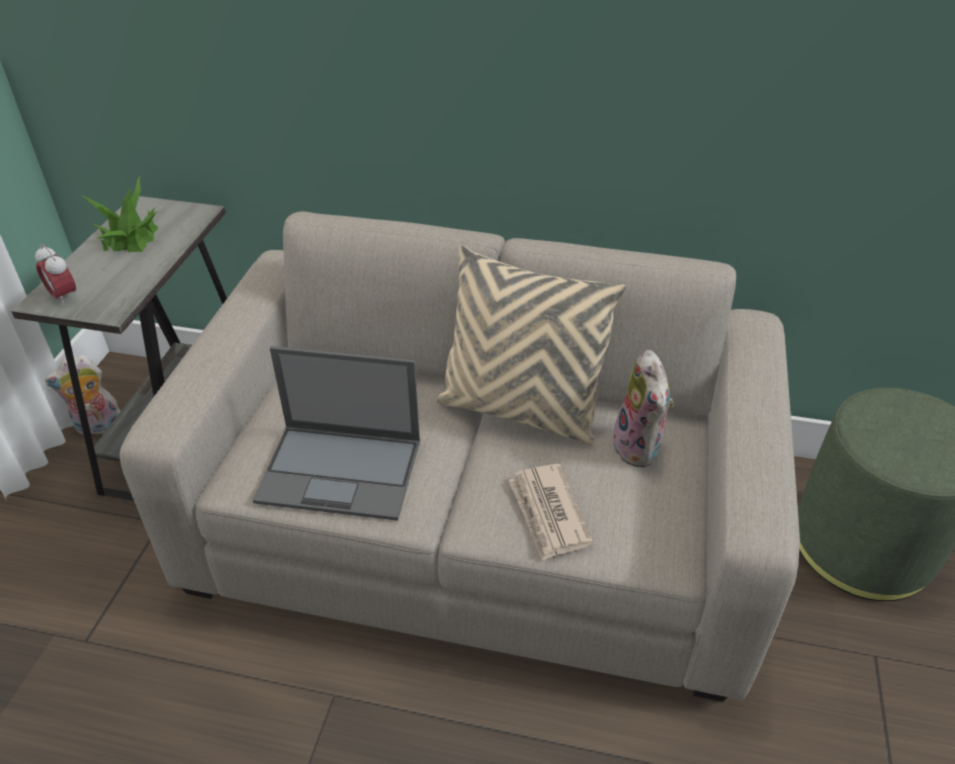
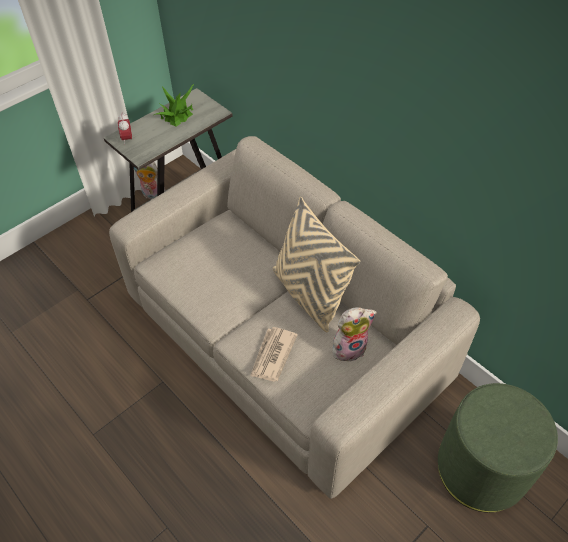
camera: 35 degrees right, 10 degrees up
laptop [253,346,420,521] -> none
plush toy [610,350,674,467] -> plush toy turned 135 degrees counterclockwise [333,307,377,362]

▸ **THE TASK**: Sift the material for lines that include the word "degrees", and copy each one.

▸ **RESULT OF THE TASK**:
camera: 35 degrees right, 10 degrees up
plush toy [610,350,674,467] -> plush toy turned 135 degrees counterclockwise [333,307,377,362]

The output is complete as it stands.